Melinda Saxe (born March 6, 1965) is a magician from Las Vegas, Nevada. She is best known for her television performances and Las Vegas stage shows in which she was billed as "the First Lady of Magic". She often is associated with the Drill of Death illusion, a signature trick developed for her by André Kole.

==Early life==
Saxe was born in Tennessee on March 6, 1965, to band leader Richard Saxe (born 1933) and dancer/show producer Bonnie Saxe (born 1941). She was born in a small town in Tennessee. At the age of three, Saxe moved to Las Vegas after her mother Bonnie landed a spot as a showgirl in the Folies Bergere show at the Tropicana. Saxe has two siblings, Suzanne and Las Vegas stage producer David Saxe. Saxe became interested in magic at the age of 16, and practiced it all day long from that point on. Saxe graduated from Bonanza High School in Las Vegas as a junior in 1982. At the age of 17, she joined Siegfried & Roy's magic show as a dancer.

==Career==
Her title of "First Lady of Magic" originated as the billing for the various shows she presented in a succession of Las Vegas venues. Saxe is the first woman magician to perform in Las Vegas. Saxe starred in her first show at the Bourbon Street Hotel and Casino, when she was 19.
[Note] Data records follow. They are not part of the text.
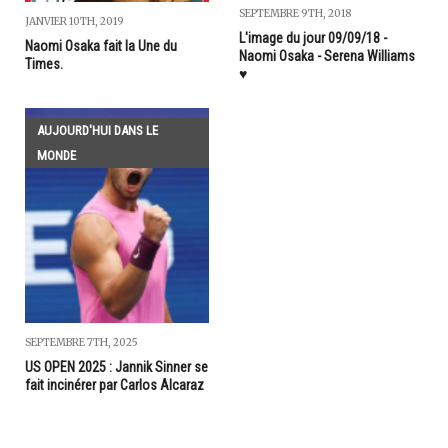
SEPTEMBRE 9TH, 2018
JANVIER 10TH, 2019
L'image du jour 09/09/18 -
Naomi Osaka fait la Une du
Naomi Osaka - Serena Williams
Times.
♥️
AUJOURD'HUI DANS LE
MONDE
SEPTEMBRE 7TH, 2025
US OPEN 2025 : Jannik Sinner se
fait incinérer par Carlos Alcaraz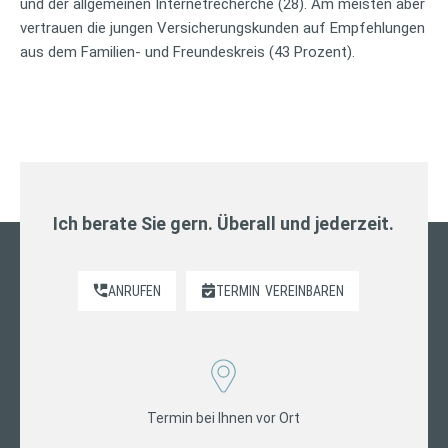
und der allgemeinen Internetrecherche (28). Am meisten aber
vertrauen die jungen Versicherungskunden auf Empfehlungen
aus dem Familien- und Freundeskreis (43 Prozent).
Ich berate Sie gern. Überall und jederzeit.
ANRUFEN
TERMIN
VEREINBAREN
Termin bei Ihnen vor Ort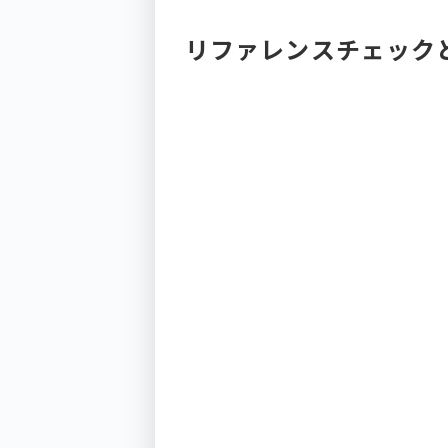
リファレンスチェック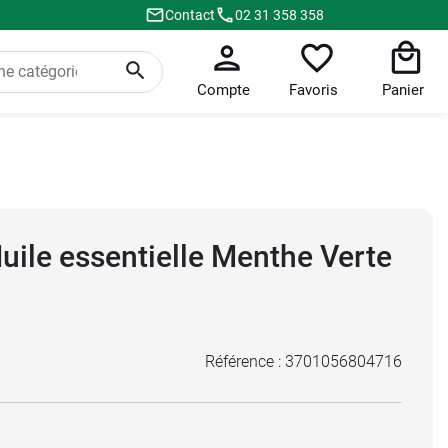
Contact
02 31 358 358
Compte
Favoris
Panier
uile essentielle Menthe Verte
Référence :
3701056804716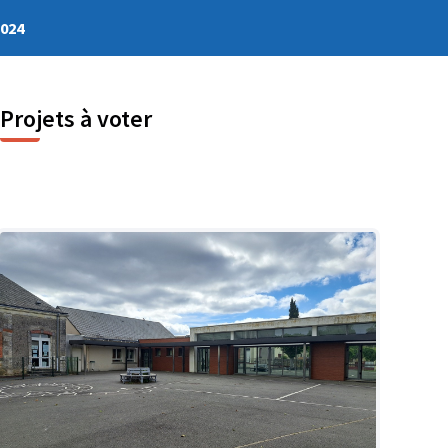
2024
Projets à voter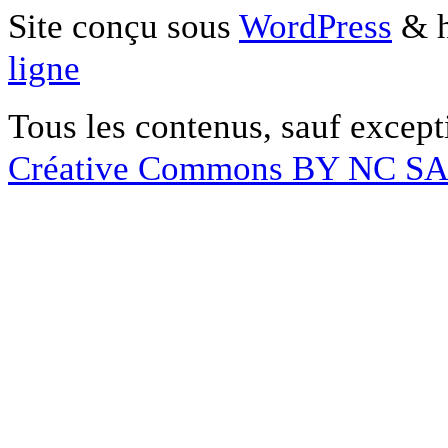
Site conçu sous
WordPress
& h
ligne
Tous les contenus, sauf except
Créative Commons BY NC S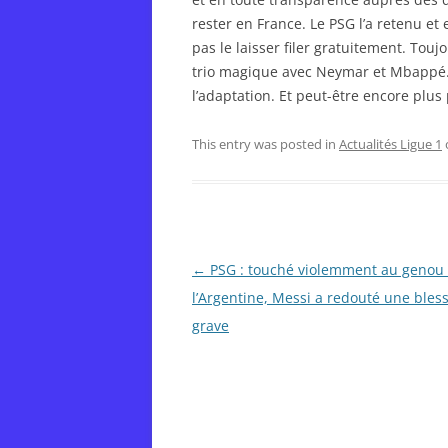
rester en France. Le PSG l’a retenu e
pas le laisser filer gratuitement. Touj
trio magique avec Neymar et Mbappé. M
l’adaptation. Et peut-être encore plus
This entry was posted in
Actualités Ligue 1
Post
←
PSG : touché violemment au genou
navigation
l’Argentine, Messi a redouté une bles
grave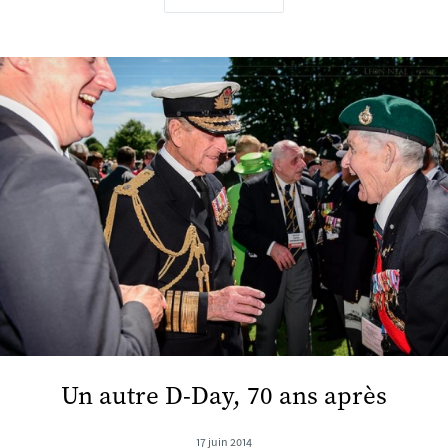
Un autre D-Day, 70 ans après
17 juin 2014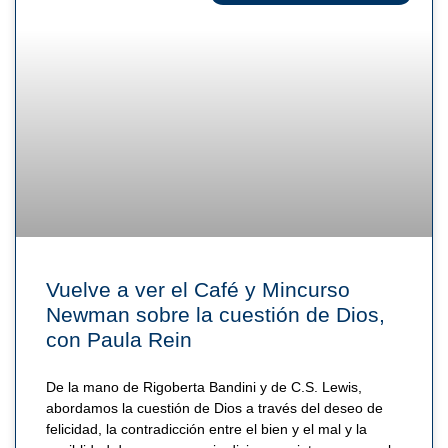
Vuelve a ver el Café y Mincurso
Newman sobre la cuestión de Dios,
con Paula Rein
De la mano de Rigoberta Bandini y de C.S. Lewis,
abordamos la cuestión de Dios a través del deseo de
felicidad, la contradicción entre el bien y el mal y la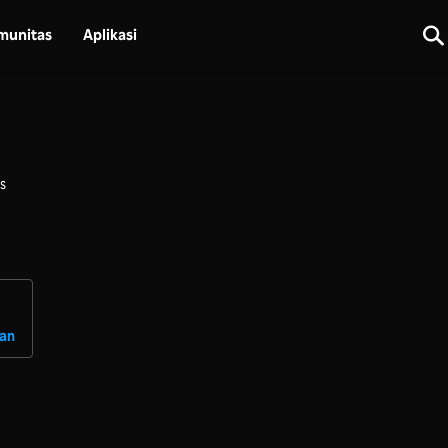
munitas
Aplikasi
s
uan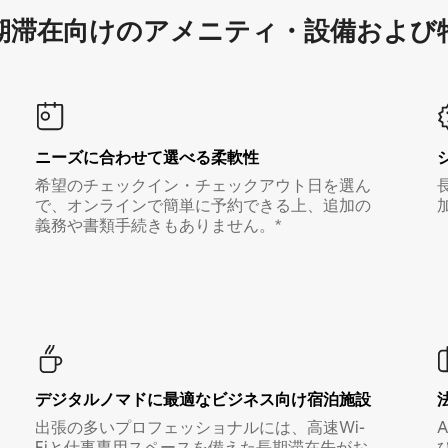
滞在向け⁠のア⁠メ⁠ニ⁠テ⁠ィ⁠・設⁠備⁠および
ニーズに合わせて選べる柔軟性
希望のチェックイン・チェックアウト日を選ん
で、オンラインで簡単に予約できる上、追加の
義務や書類手続きもありません。*
デジタルノマド⁠に最⁠適⁠なビ⁠ジ⁠ネ⁠ス⁠向⁠け宿⁠泊⁠施⁠設
出張の多いプロフェッショナルには、高速Wi-
Fiと仕事専用スペースを備えた長期滞在先がお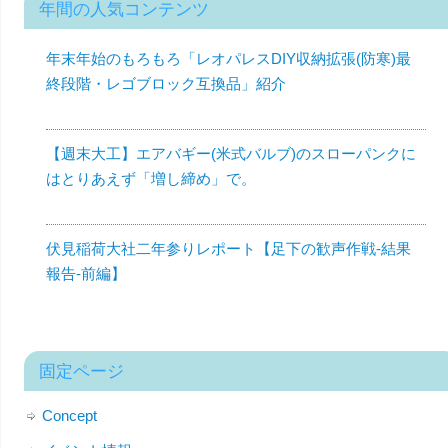
年間の人気コンテンツ
年末年始のもろもろ「レオパレスDIY収納拡張(防寒)最
終段階・レゴブロック互換品」紹介
【週末大工】エアバギー(米式バルブ)のスローパンクに
はとりあえず「増し締め」で。
伏見稲荷大社二年参りレポート【足下の歓声作戦-結果
報告-前編】
固定ページ
Concept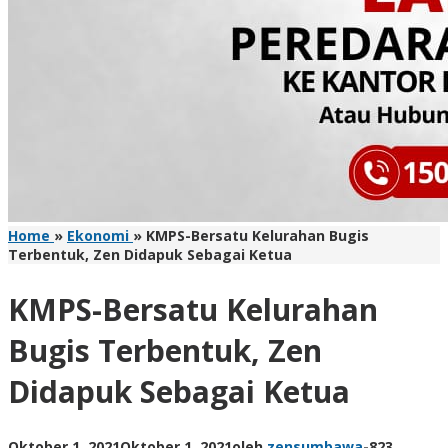
Home
»
Ekonomi
»
KMPS-Bersatu Kelurahan Bugis
Terbentuk, Zen Didapuk Sebagai Ketua
KMPS-Bersatu Kelurahan
Bugis Terbentuk, Zen
Didapuk Sebagai Ketua
Oktober 1, 2021
Oktober 1, 2021
oleh
zensumbawa
-
823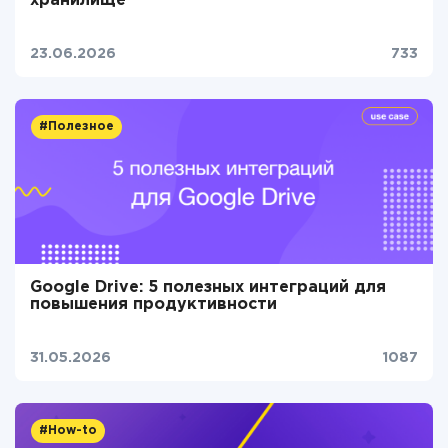
хранилище
23.06.2026
733
#Полезное
Google Drive: 5 полезных интеграций для
повышения продуктивности
31.05.2026
1087
#How-to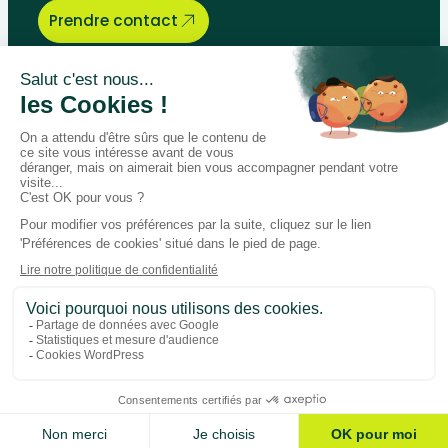
Prendre contact
Bégénat
Niveau d’enseignement
Actualités
Politique de retour
Paiement 100% sécurisé
Suivez-nous sur les réseaux
Facebook
Instagram
LinkedIn
Youtube
Conditions générales
Données personnelles
Gestion des cookies
Ajouter au panier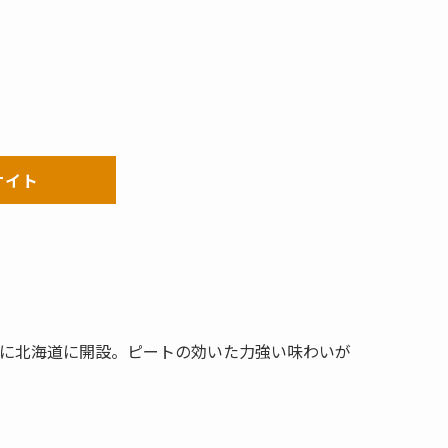
サイト
年に北海道に開設。ピートの効いた力強い味わいが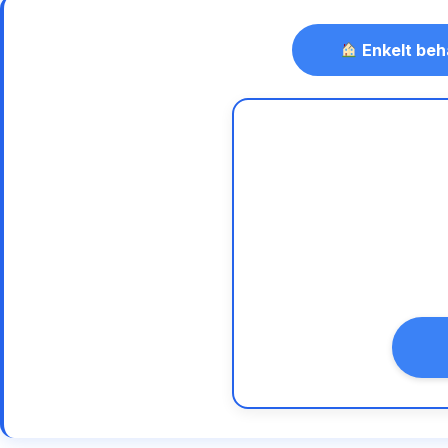
Enkelt beh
Moving on from Bourbon Street, Saxe began a family-friendly magic show at Las Vegas' Landmark Hotel and Casino in May 1988, under the title of 88 Follies Revue and renamed Follies Revue '89 the following year. During 1988, Saxe was honored at the Society of American Magicians, where she also performed. Saxe's mother was the director, producer, and choreographer for Saxe's show at the Landmark, while Suzanne Saxe was a lead dancer in the show and brother David Saxe worked as part of the technical crew. Saxe's show at the Landmark closed in late 1989 and reopened at the nearby MGM Marina hotel.
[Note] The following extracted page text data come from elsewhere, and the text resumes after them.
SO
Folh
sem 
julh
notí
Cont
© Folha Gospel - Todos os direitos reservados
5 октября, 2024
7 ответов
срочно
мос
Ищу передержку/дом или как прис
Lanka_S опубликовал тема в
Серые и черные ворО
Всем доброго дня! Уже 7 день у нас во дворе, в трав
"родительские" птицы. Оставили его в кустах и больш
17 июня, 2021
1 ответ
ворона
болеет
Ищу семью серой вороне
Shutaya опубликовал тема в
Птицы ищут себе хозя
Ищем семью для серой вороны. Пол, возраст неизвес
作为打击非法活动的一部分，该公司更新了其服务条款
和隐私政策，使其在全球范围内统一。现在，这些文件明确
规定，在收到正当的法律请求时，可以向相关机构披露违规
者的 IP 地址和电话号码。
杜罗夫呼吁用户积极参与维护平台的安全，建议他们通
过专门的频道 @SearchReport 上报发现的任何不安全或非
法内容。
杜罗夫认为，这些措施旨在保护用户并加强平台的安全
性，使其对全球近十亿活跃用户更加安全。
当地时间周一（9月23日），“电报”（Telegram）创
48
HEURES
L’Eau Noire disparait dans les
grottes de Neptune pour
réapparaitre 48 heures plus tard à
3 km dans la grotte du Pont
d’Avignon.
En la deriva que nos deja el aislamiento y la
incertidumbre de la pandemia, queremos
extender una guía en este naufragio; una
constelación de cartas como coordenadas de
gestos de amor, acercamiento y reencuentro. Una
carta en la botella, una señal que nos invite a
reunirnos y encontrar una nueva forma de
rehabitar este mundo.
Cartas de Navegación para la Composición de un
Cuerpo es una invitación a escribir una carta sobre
Saxe had a residency at Trump's Castle in Atlantic City, New Jersey, and a four-year run in her own 3,000-seat theatre in Branson, Missouri. In 1995, she was chosen by producer Gary Ouellet as one of the acts for the second of his World's Greatest Magic television specials broadcast on the NBC network. The show featured the television debut of the Drill of Death illusion, in which Saxe was chained up in front of a giant drill, which appeared to advance and impale her before lifting her up and spinning her limp body high above the stage. Ouellet was again influential in promoting Saxe's career, when she starred in her own special for Disney in 1997. Ouellet was producer for the show, which like her stage shows, was titled Melinda: First Lady of Magic. She also featured in the first of Ouellet's The World's Most Dangerous Magic specials in 1998, in which she escaped using levitation after being tied up and placed in a glass tank filled with snakes.
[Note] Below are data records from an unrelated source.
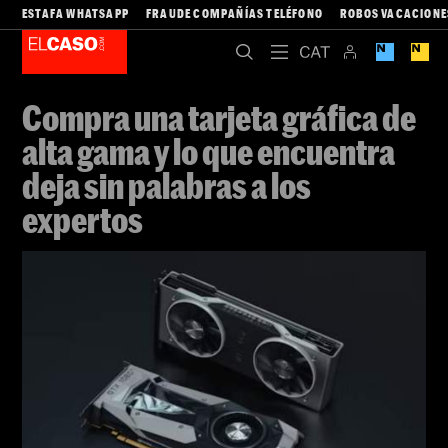
ESTAFA WHATSAPP
FRAUDE COMPAÑÍAS TELÉFONO
ROBOS VACACIONE
Compra una tarjeta gráfica de
alta gama y lo que encuentra
deja sin palabras a los
expertos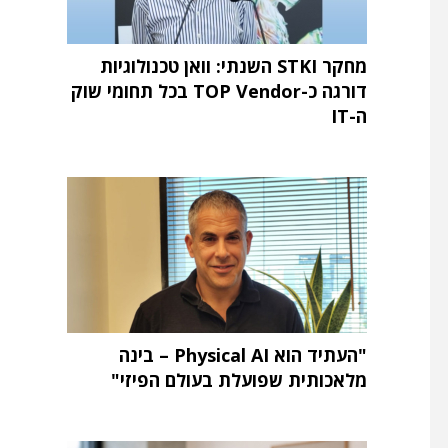
מחקר STKI השנתי: וואן טכנולוגיות
דורגה כ-TOP Vendor בכל תחומי שוק
ה-IT
"העתיד הוא Physical AI – בינה
מלאכותית שפועלת בעולם הפיזי"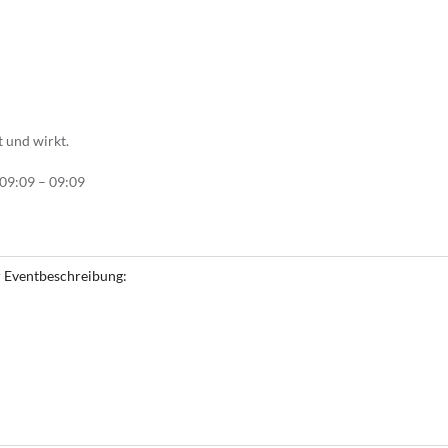
 und wirkt.
 09:09 – 09:09
 Eventbeschreibung: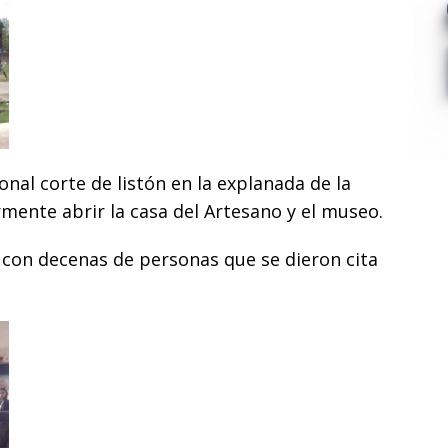
onal corte de listón en la explanada de la
rmente abrir la casa del Artesano y el museo.
ó con decenas de personas que se dieron cita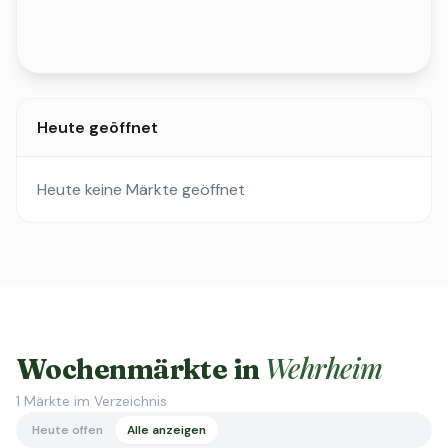
Heute geöffnet
Heute keine Märkte geöffnet
Wehrheim
Wochenmärkte in
1
Märkte im Verzeichnis
Heute offen
Alle anzeigen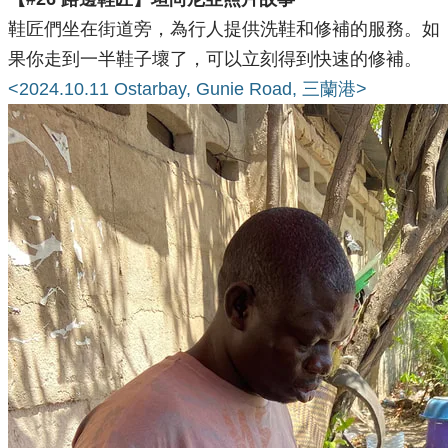
鞋匠們坐在街道旁，為行人提供洗鞋和修補的服務。如
果你走到一半鞋子壞了，可以立刻得到快速的修補。
<2024.10.11 Ostarbay, Gunie Road, 三蘭港>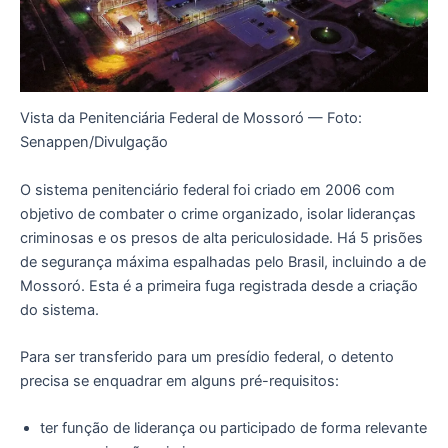
Vista da Penitenciária Federal de Mossoró — Foto:
Senappen/Divulgação
O sistema penitenciário federal foi criado em 2006 com
objetivo de combater o crime organizado, isolar lideranças
criminosas e os presos de alta periculosidade. Há 5 prisões
de segurança máxima espalhadas pelo Brasil, incluindo a de
Mossoró. Esta é a primeira fuga registrada desde a criação
do sistema.
Para ser transferido para um presídio federal, o detento
precisa se enquadrar em alguns pré-requisitos:
ter função de liderança ou participado de forma relevante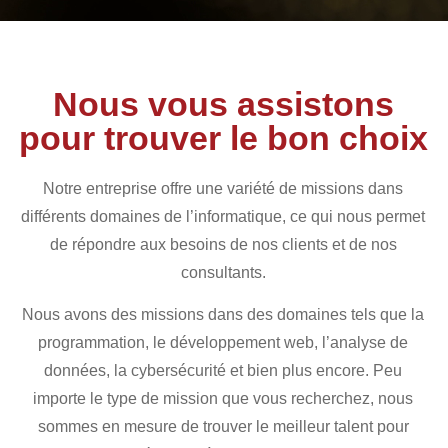
Nous vous assistons
pour trouver le bon choix
Notre entreprise offre une variété de missions dans
différents domaines de l’informatique, ce qui nous permet
de répondre aux besoins de nos clients et de nos
consultants.
Nous avons des missions dans des domaines tels que la
programmation, le développement web, l’analyse de
données, la cybersécurité et bien plus encore. Peu
importe le type de mission que vous recherchez, nous
sommes en mesure de trouver le meilleur talent pour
Saxe stopped performing in 2002, saying she intended to devote herself to starting a family with her new husband. In 2012, Melinda returned to the stage in the Planet Hollywood resort's V: The Ultimate Variety Show, one of several Las Vegas Strip productions helmed by her brother David Saxe.

==Awards==
In 1998, the International Magicians Society named her "Magician of the Year" in its "Merlin" awards.

==Personal life==
Saxe married fellow magician Lance Burton on August 30, 1993; they divorced a year later. In 2000 Saxe married Mark Evensvold, a managing partner in the P.F. Chang's restaurant chain. Evensvold and Saxe have two children and live in Las Vegas.

Saxe was engaged to Rich Little, but broke off the three-year relationship in 1991, saying she had discovered that he had secretly videotaped them having sex. Saxe sued Little for defamation, invasion of privacy, and inflicting emotional distress. Little claimed the videotaping was consensual. The lawsuit was settled out of court.